I believe this is a major blocker for many people using Cloud Haskell in their projects, since in the example where we have a web server that wishes to communicate with the actor system, it is very difficult to get that right, and especially problematic when there are different thread management (and possibly exception management) policies applied by the web application framework on which the bulk of the application code is presumably being written.

Erlang solves this problem by rote - virtually everything is a process, even port drivers running code using the FFI have to emulate the behaviour of an actor in the system (though NIFs are an exception to this, sort of). It is neither pragmatic, nor desirable for Cloud Haskell to take this approach. In Erlang several web frameworks have emerged, most of which deal with the networking (non-blocking socket I/O) by hand. But whilst Akka has demonstrated some great results using actors to process web requests in the Play Framework, I don't think Cloud Haskell has any appetite to compete with the likes of warp. Fundamentally, Cloud Haskell code needs to operate seamlessly with code written to run outside of the framework.

  1. Recognising that the actors model does not solve every problem

There are plenty of reasons why code which is not structured using the actor model might want to send Haskell data types across the wire, or even Haskell closures (or static pointers) over the network. Not only do we need to recognise that any actor implementation needs to play nicely with the world outside of it's managed infrastructure black box, we must also allow for the desire for distribution to occur outside of the actor model at all.

Many fantastic and complex applications use network-transport without incorporating distributed-process and it's Erlang based semantics. I suspect that higher level abstractions such as typed channels and monitoring would be useful in these contexts, without forcing the actor model as a requirement for having these things.

  1. Actors don't compose well

I don't think this really needs much explanation. Typed channels should compose well, since conceptually they are very simple. I suspect we can build a very strong and concrete API around these.

There are other channel based concepts to consider too, such as integration patterns such as splitting, re-sequencing, aggregating, dead wire tapping, and so on.

Segregating Local & Remote APIs

Location transparency is a double edged sword. On the one hand, we wish to not have to deal with the intricacies of remote calls - how do we serialise data, how do we connect to the network, how do we deal with network failures, etc etc. On the other hand, if we don't know that an interaction might travel over the network, get delayed due to congestion, find the recipient is no longer running (or in a state where it is able to handle our inputs), and so on - how can we build reliability into our systems? Erlang offers to deal with all these issues for us, and when it works it is great to not have to worry about all the difficult details. And when it doesn't work, it's difficult to understand what went wrong, since we're used to the platform, the framework, the language, all taking care of things for us.
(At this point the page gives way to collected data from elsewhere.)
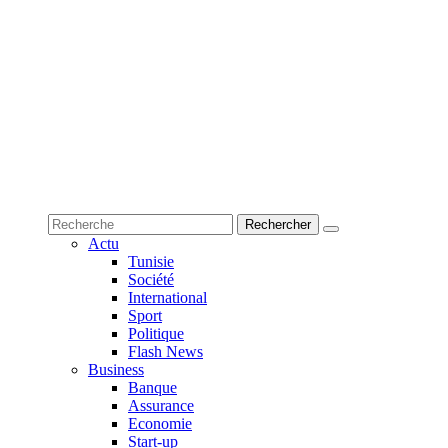
Actu
Tunisie
Société
International
Sport
Politique
Flash News
Business
Banque
Assurance
Economie
Start-up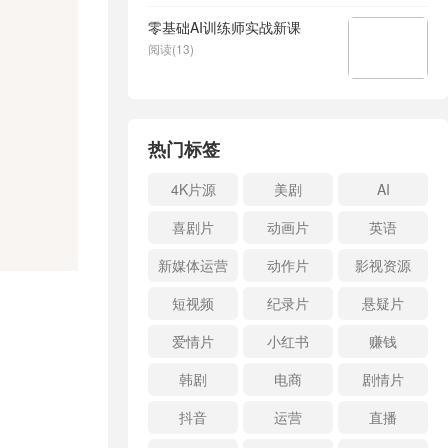
零基础AI训练师实战新课
阅读(13)
热门标签
4K片源
美剧
AI
喜剧片
动画片
英语
新媒体运营
动作片
影视资源
短视频
纪录片
悬疑片
爱情片
小红书
赚钱
韩剧
电商
剧情片
抖音
运营
直播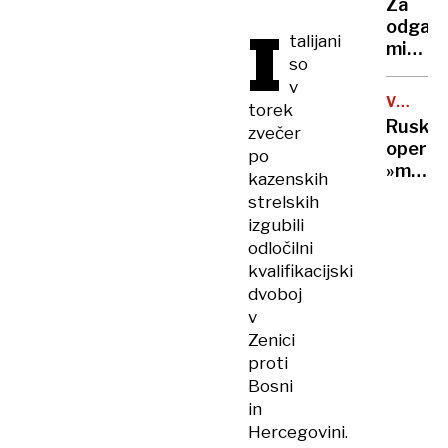
huje
Za
je
I
poškod
odganj
videl
talijani
miši
152-
so
pogos
metrsk
v
zadost
trikotn
VOJNA
torek
že
V
brez
Ruska
zvečer
en
UKRAJIN
luči
operac
po
sam
»mede
kazenskih
list
past«:
strelskih
priljub
po
rastlin
izgubili
lažni
odločilni
spletni
kvalifikacijski
romanc
dvoboj
ukrajin
v
vojak
Zenici
umrl
proti
zaradi
Bosni
zastru
in
Hercegovini.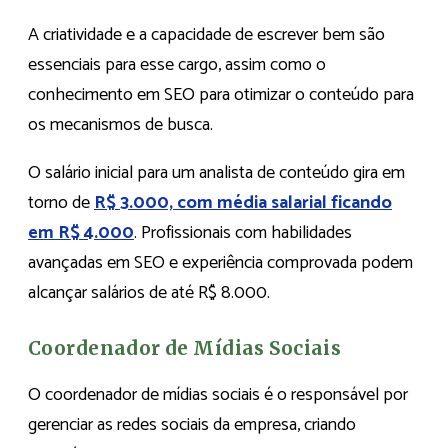
A criatividade e a capacidade de escrever bem são
essenciais para esse cargo, assim como o
conhecimento em SEO para otimizar o conteúdo para
os mecanismos de busca.
O salário inicial para um analista de conteúdo gira em
torno de
R$ 3.000, com média salarial ficando
em R$ 4.000
. Profissionais com habilidades
avançadas em SEO e experiência comprovada podem
alcançar salários de até R$ 8.000.
Coordenador de Mídias Sociais
O coordenador de mídias sociais é o responsável por
gerenciar as redes sociais da empresa, criando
In Cloud Haskell, real location transparency means observing constraints for the remote case even in local cases. Erlang has no concept of data that cannot be serialised (actually that's not strictly true, but even passing handles that would be of no use on a remote node will not actually fail - the data will travel over the wire, but not be usable, or will lead to a crash on one side or the other). In Cloud Haskell, this also means taking a huge performance hit for local message passing as well. In an early version of distributed-process we created an API that allowed you to send locally and not serialise the message unnecessarily, which improved performance massively.

  • Exercise: Since we do want distribution, what separates channels with remote endpoints from local ones?
  • Exercise: What would it mean to compose local and remote channels?